Arreguín, whose office didn’t respond to a request for an interview, wrote in an op-ed in Berkeleyside that Measure L would help support 1,700 new housing units, calling it “a transformational investment to help fulfill our commitment to a diverse and inclusive community.”

California cities have been floating larger and larger bond measures, with mixed success. In 2018, San Jose — a city nearly 10 times the size of Berkeley — passed its own record-setting $650 million bond measure. But a separate housing bond of $450 million failed the same year. A group in San Diego organized a $900 million housing bond in 2020. But while a majority of voters pulled the lever in favor of the measure, it didn’t meet the necessary two-thirds threshold to pass. L.A. voters approved a $1.2 billion housing bond in 2016, but as Bloomberg reported earlier this year, about half the bonds have yet to be sold.

Pre-Approving Housing in Sacramento

In Sacramento, voters will be asked to approve Measure D, which would authorize the government to build low-income housing units equivalent to 1 percent of the city’s overall housing stock each year. The measure wouldn’t pay for the units or determine where they’d be built. Proponents of Measure D wrote in an official argument that it “simply continues to allow the County and cities to access funding streams and partner with local non-profits to provide sorely needed affordable housing for families, seniors, and people with disabilities.” No argument against the measure was published.

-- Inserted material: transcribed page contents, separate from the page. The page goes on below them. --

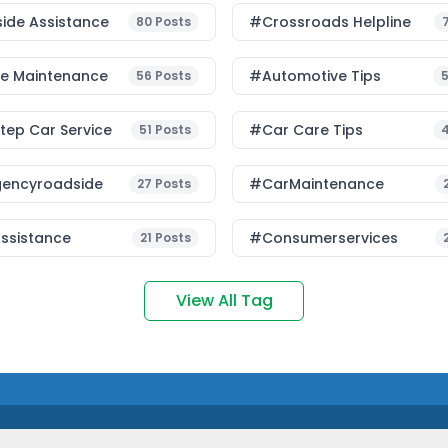
ide Assistance
#Crossroads Helpline
80
Posts
le Maintenance
#Automotive Tips
56
Posts
ep Car Service
#Car Care Tips
51
Posts
encyroadside
#CarMaintenance
27
Posts
ssistance
#consumerservices
21
Posts
View All Tag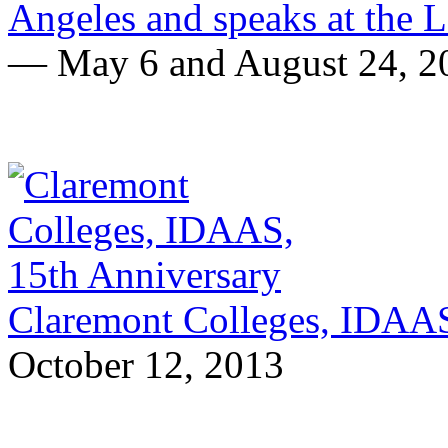
Angeles and speaks at the 
— May 6 and August 24, 2
Claremont Colleges, IDAAS
October 12, 2013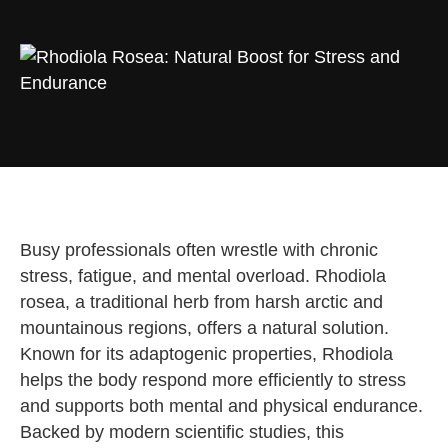
Busy professionals often wrestle with chronic
stress, fatigue, and mental overload. Rhodiola
rosea, a traditional herb from harsh arctic and
mountainous regions, offers a natural solution.
Known for its adaptogenic properties, Rhodiola
helps the body respond more efficiently to stress
and supports both mental and physical endurance.
Backed by modern scientific studies, this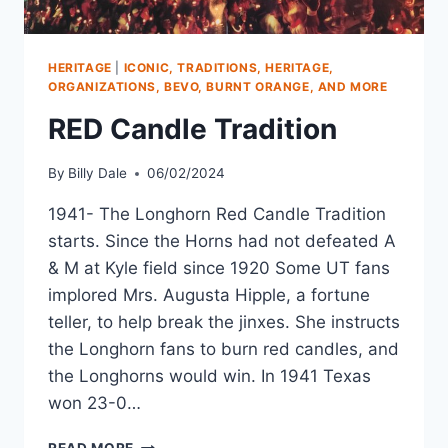
HERITAGE
|
ICONIC, TRADITIONS, HERITAGE,
ORGANIZATIONS, BEVO, BURNT ORANGE, AND MORE
RED Candle Tradition
By
Billy Dale
06/02/2024
1941- The Longhorn Red Candle Tradition
starts. Since the Horns had not defeated A
& M at Kyle field since 1920 Some UT fans
implored Mrs. Augusta Hipple, a fortune
teller, to help break the jinxes. She instructs
the Longhorn fans to burn red candles, and
the Longhorns would win. In 1941 Texas
won 23-0…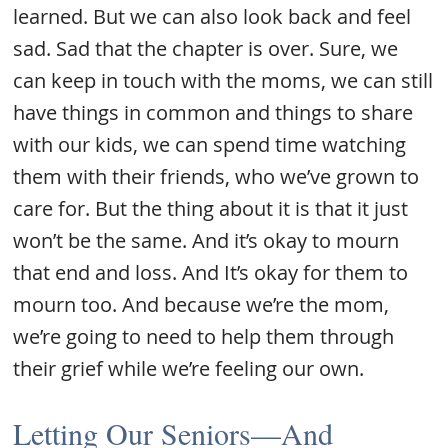
learned. But we can also look back and feel
sad. Sad that the chapter is over. Sure, we
can keep in touch with the moms, we can still
have things in common and things to share
with our kids, we can spend time watching
them with their friends, who we’ve grown to
care for. But the thing about it is that it just
won’t be the same. And it’s okay to mourn
that end and loss. And It’s okay for them to
mourn too. And because we’re the mom,
we’re going to need to help them through
their grief while we’re feeling our own.
Letting Our Seniors—And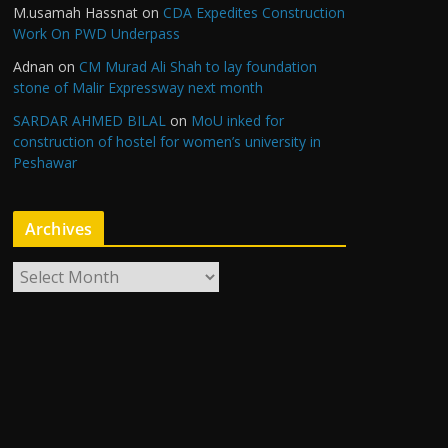
M.usamah Hassnat
on
CDA Expedites Construction
Work On PWD Underpass
Adnan
on
CM Murad Ali Shah to lay foundation
stone of Malir Expressway next month
SARDAR AHMED BILAL
on
MoU inked for
construction of hostel for women’s university in
Peshawar
Archives
A
r
c
h
i
v
e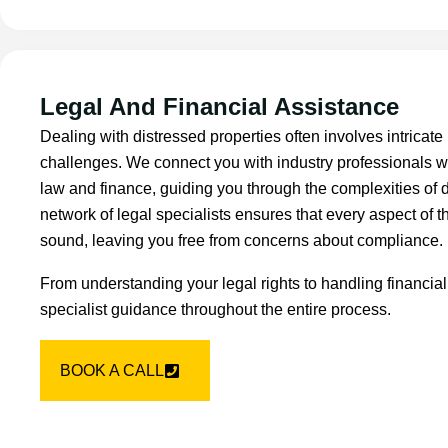
Legal And Financial Assistance
Dealing with distressed properties often involves intricate 
challenges. We connect you with industry professionals w
law and finance, guiding you through the complexities of 
network of legal specialists ensures that every aspect of th
sound, leaving you free from concerns about compliance.
From understanding your legal rights to handling financial
specialist guidance throughout the entire process.
BOOK A CALL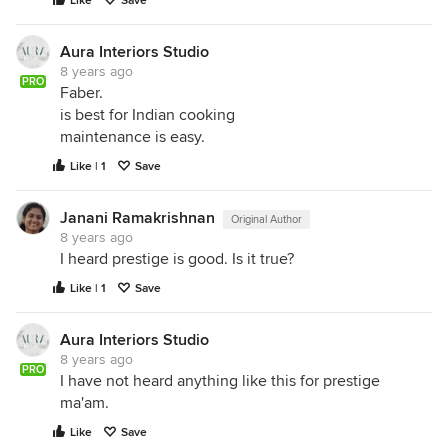
Like
Save
Aura Interiors Studio
8 years ago
PRO
Faber.
is best for Indian cooking
maintenance is easy.
Like | 1
Save
Janani Ramakrishnan
Original Author
8 years ago
I heard prestige is good. Is it true?
Like | 1
Save
Aura Interiors Studio
8 years ago
PRO
I have not heard anything like this for prestige
ma'am.
Like
Save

Ballot questions like Measure D exist because, in California, cities need official sanction from their residents just to be legally allowed to build publicly funded “low-rent housing projects.” That’s because of Article 34, a provision of the state constitution that was added in the middle of the 20th century and used for decades afterwards to prevent the construction of affordable housing. Article 34 is deeply entwined with a history of racial segregation in California cities, and advocates have been trying to get rid of it for years. California voters could get a chance to repeal Article 34 in 2024 — by a statewide ballot referendum.